The number of sites where services are installed is limited to those with well-controlled environment where an adequate support can be guaranteed. The services are deployed using system start-up scripts and watchdog processes which ensure automatic service restart at boot time and in case of service interruptions or crashes. Standard host certificates typically issued by national Grid Certification Authorities are used for the service/client authentication.
The services accept incoming connections from various clients. These can be user interfaces, agents or running jobs. But since services are passive components, they have to be complemented by special applications to animate the system.
Agents
Agents are light and easy to deploy software components which run as independent processes to fulfill one or several system functions.
All the agents are built in the same framework which organizes the main execution loop and provides a uniform way for deployment, configuration, control and logging of the agent activity.
Agents run in different environments. Those that are part of the DIRAC subsystems, for example Workload Management or Data Distribution, are usually deployed close to the corresponding services. They watch for changes in the service states and react accordingly by initiating actions like job submission or result retrieval.
Agents can run on a gatekeeper node of a site controlled by the DIRAC Workload Management System. In this case, they are part of the DIRAC WMS ensuring the pull job scheduling paradigm. Agents can also run as part of a job executed on a Worker Node as so called “Pilot Agents”.
Interfaces
The DIRAC main programming language is Python and programming interfaces (APIs) are provided in this language.
For the users of the DIRAC system the functionality is available through a command line interface.
DIRAC also provides Web interfaces for users and system managers to monitor the system behaviour and to control the ongoing tasks. The Web interfaces are based on the DIRAC Web Portal framework which ensures secure access to the system service using X509 certificates loaded into the user browsers.

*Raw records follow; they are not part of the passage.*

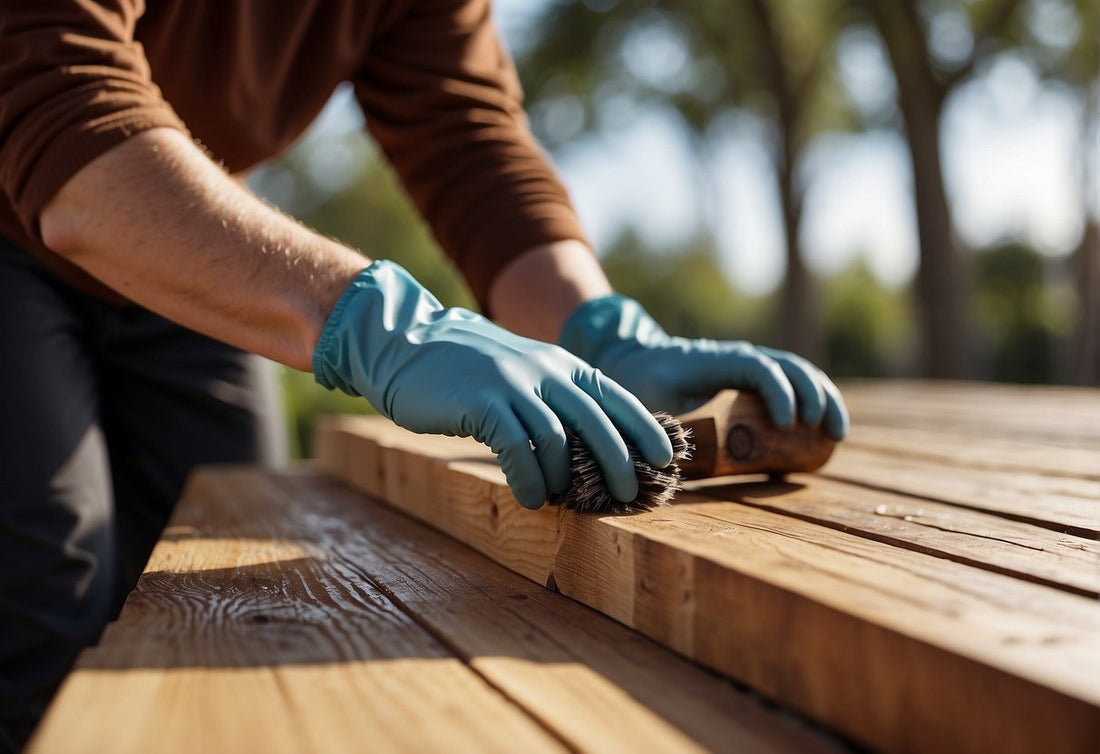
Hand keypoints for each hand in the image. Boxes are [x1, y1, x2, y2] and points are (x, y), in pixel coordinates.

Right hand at [313, 262, 673, 507]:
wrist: (406, 345)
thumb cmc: (464, 368)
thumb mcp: (519, 372)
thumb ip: (550, 397)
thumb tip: (583, 446)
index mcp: (559, 363)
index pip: (616, 395)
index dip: (644, 428)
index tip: (666, 458)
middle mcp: (544, 370)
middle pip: (597, 421)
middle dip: (618, 462)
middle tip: (625, 495)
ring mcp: (514, 384)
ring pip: (558, 440)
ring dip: (564, 478)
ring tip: (561, 500)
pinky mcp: (482, 402)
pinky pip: (517, 449)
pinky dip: (528, 480)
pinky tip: (528, 498)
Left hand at [558, 294, 848, 438]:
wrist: (634, 362)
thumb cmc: (639, 384)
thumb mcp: (647, 404)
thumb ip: (659, 428)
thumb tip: (672, 466)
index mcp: (717, 360)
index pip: (761, 368)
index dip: (780, 393)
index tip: (786, 424)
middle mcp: (740, 358)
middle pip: (791, 367)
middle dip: (816, 396)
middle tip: (827, 433)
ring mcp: (749, 366)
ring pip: (799, 373)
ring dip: (824, 399)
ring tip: (837, 434)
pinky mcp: (752, 381)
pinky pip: (792, 385)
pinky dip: (813, 402)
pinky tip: (826, 431)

Added in version 8.0: DIRAC also has the ability to implement additional interfaces based on the http protocol, see Systems APIs.
DIRAC Framework
The Dirac framework for building secure SOA based systems provides generic components not specific to LHCb which can be applied in the contexts of other VOs as well. The framework is written in the Python language and includes the following components:
Configuration System
Logging System
Monitoring System
Configuration Service
The Configuration Service is built in the DISET framework to provide static configuration parameters to all the distributed DIRAC components. This is the backbone of the whole system and necessitates excellent reliability. Therefore, it is organized as a single master service where all the parameter updates are done and multiple read-only slave services which are distributed geographically, on VO-boxes at Tier-1 LCG sites in the case of LHCb. All the servers are queried by clients in a load balancing way. This arrangement ensures configuration data consistency together with very good scalability properties.

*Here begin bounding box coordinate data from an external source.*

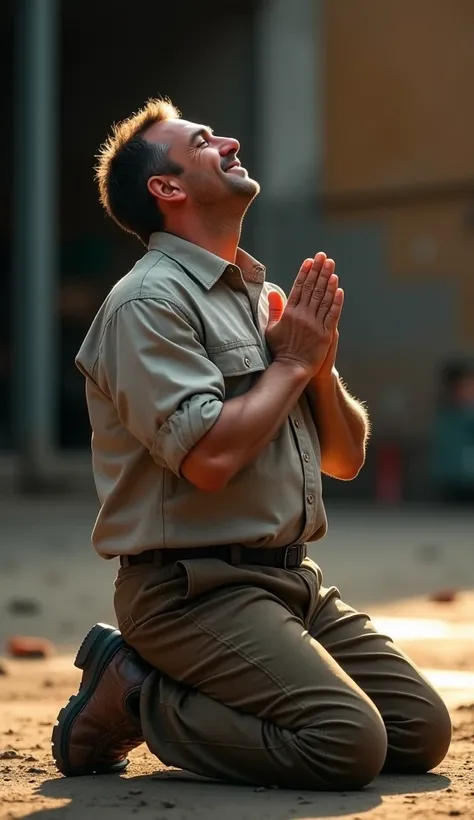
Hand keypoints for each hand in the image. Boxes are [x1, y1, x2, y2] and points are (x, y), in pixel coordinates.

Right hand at [266, 253, 343, 377]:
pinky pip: (332, 314)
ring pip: (323, 298)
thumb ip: (274, 310)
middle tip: (324, 257)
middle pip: (312, 289)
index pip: (299, 288)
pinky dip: (336, 301)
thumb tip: (272, 292)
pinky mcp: (325, 334)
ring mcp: (315, 324)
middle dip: (318, 271)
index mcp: (289, 313)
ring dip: (328, 281)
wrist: (291, 369)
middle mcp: (303, 316)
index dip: (305, 273)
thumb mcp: (271, 329)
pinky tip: (339, 289)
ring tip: (332, 267)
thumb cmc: (280, 350)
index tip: (310, 261)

Logging and Monitoring Services
All the DIRAC components use the same logging facility which can be configured with one or more back-ends including standard output, log files or external service.

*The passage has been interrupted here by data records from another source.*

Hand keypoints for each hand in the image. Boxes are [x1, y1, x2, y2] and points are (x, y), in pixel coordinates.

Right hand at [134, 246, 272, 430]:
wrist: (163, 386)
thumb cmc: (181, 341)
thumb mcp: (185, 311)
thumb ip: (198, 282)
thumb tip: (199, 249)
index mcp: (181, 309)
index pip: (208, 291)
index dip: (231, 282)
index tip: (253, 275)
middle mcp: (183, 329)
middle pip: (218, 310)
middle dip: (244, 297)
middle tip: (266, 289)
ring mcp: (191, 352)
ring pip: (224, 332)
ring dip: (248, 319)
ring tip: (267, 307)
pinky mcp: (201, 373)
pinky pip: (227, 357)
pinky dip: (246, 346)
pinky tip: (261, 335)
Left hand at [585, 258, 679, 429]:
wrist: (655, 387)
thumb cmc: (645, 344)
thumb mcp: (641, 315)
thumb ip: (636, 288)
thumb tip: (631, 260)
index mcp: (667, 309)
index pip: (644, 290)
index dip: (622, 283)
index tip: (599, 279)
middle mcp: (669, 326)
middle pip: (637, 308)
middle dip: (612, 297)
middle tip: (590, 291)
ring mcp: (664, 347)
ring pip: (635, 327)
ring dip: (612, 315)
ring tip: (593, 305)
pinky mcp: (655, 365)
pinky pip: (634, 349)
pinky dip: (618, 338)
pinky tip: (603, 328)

The amount of the logging information is determined by a configurable level specification.
Use of the logger permit report to the Logging Service where all the distributed components are encountering system failures.
This service accumulates information for the analysis of the behaviour of the whole distributed system including third party services provided by the sites and central grid services.
The quick error report analysis allows spotting and even fixing the problems before they hit the user.
The Monitoring Service collects activity reports from all the DIRAC services and some agents. It presents the monitoring data in a variety of ways, e.g. historical plots, summary reports, etc. Together with the Logging Service, it provides a complete view of the health of the system for the managers.